Injection de la dépendance par setter
public class ReservationSalleService {

  private ReservationSalleDao reservationSalleDao;

  public void setReservationSalleDao(ReservationSalleDao reservationSalleDao) {
    this.reservationSalleDao = reservationSalleDao;
  }

  public void reserver(ReservationSalle reservationSalle) {
    // faire un traitement nécessaire
    // (par exemple la validation de la réservation)

    // sauvegarder la réservation
    reservationSalleDao.sauver(reservationSalle);
  }

}

D’un point de vue conception, une injection par setter indique que la dépendance est optionnelle puisqu’il est possible de créer et d’utiliser un objet sans réaliser l’injection.

L’inversion de contrôle

L’inversion de contrôle (Inversion of control ou IoC) est un principe d’architecture conduisant à inverser le flux de contrôle par rapport au développement traditionnel.

Habituellement, si je veux développer un programme qui utilise des bibliothèques tierces, je vais appeler les objets ou les fonctions de ces bibliothèques dans mon programme. Le flux de contrôle est géré par mon propre code qui doit réaliser les appels au code tiers.

Dans une approche IoC, le flux de contrôle est orienté du code tiers vers le code de mon application. Le code que je fournis sera sous le contrôle du code tiers. L’IoC est en fait le principe qui est mis en application par la plupart des frameworks. On peut même dire que c’est principalement ce qui distingue un framework d’une bibliothèque. Le framework fournit une ossature, une charpente (d’où son nom) à mon application et je ne dois fournir que le code spécifique qui doit être conforme à ce que le framework attend. Par exemple, en fournissant des classes qui héritent de telles classes ou qui implémentent telles interfaces qui sont définies par le framework.
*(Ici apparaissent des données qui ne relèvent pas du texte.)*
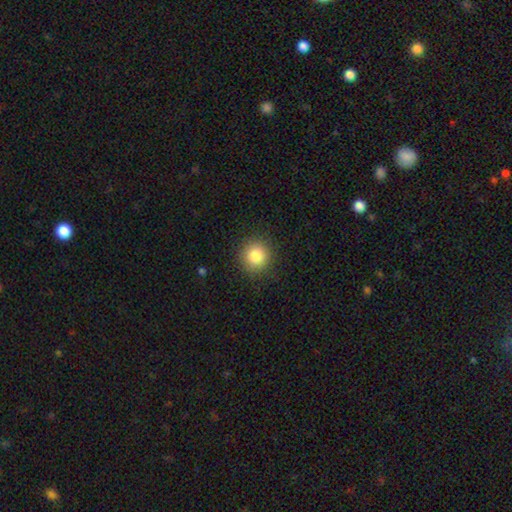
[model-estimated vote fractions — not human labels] The model was most divided on "smooth or featured": smooth: 85%, star or artifact: 10%, featured or disk: 5%. More confident: how rounded — round (92%); merging — none (90%).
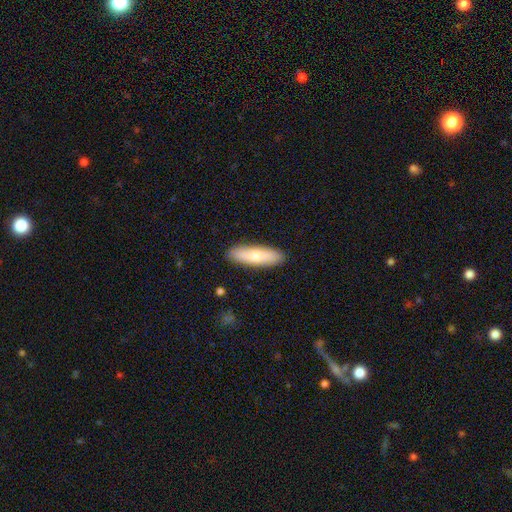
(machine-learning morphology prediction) Smooth or featured?
  - smooth: 75% *
  - featured or disk: 20%
  - star or artifact: 5%
How rounded?
  - cigar-shaped: 61% *
  - in between: 37%
  - round: 2%
Merging?
  - none: 90% *
  - minor disturbance: 8%
  - major disturbance: 2%
  - merger: 1%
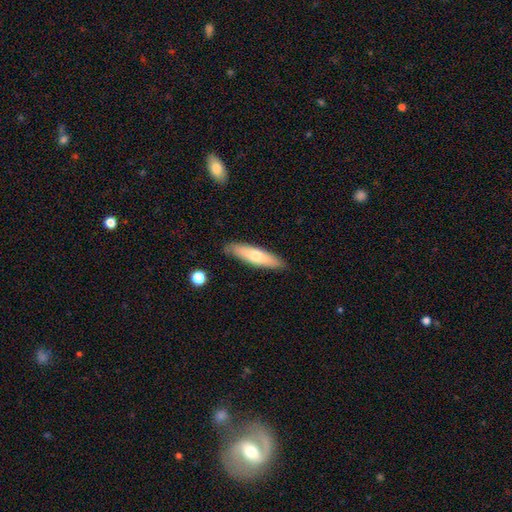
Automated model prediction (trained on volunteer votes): Overall: smooth (62%; featured or disk 32%). How rounded: cigar-shaped (74%). Merging: none (87%).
Donc le Spring Framework n’est pas fondamentalement différent des autres frameworks… sauf qu’il met en pratique le principe de l’IoC dans sa forme la plus générale et la moins intrusive en proposant la notion de conteneur IoC.

Notion de conteneur IoC

Pour pouvoir être mise en pratique, l’inversion de contrôle implique l’existence d’un composant supplémentaire. Dans l’exemple que nous avons pris précédemment, un code tiers doit être responsable de créer une instance des classes ReservationSalleDao et ReservationSalleService. Il faut également que ce composant soit capable de réaliser l’injection de l’objet de type ReservationSalleDao.

La construction des objets de notre application va être déléguée à ce composant que l’on appelle un conteneur IoC (IoC container). Ce conteneur accueille un ensemble d’objets dont il a la responsabilité de gérer le cycle de vie. Le Spring Framework est avant tout un conteneur IoC. On peut résumer le rôle du Spring Framework en disant qu’il est responsable de la création des objets qui constituent l’ossature de notre application et qu’il s’assure que les dépendances entre eux sont correctement créées.

Comme son principe reste général, il va être possible d’utiliser le Spring Framework pour des types d’application très divers. Il faut simplement pouvoir laisser au Spring Framework la possibilité d’initialiser l’application au lancement en créant le conteneur IoC. Dans la terminologie du Spring Framework, le conteneur IoC est constitué d’un ou de plusieurs contextes d’application.

Nous allons voir au chapitre suivant comment créer un contexte d’application avec le Spring Framework.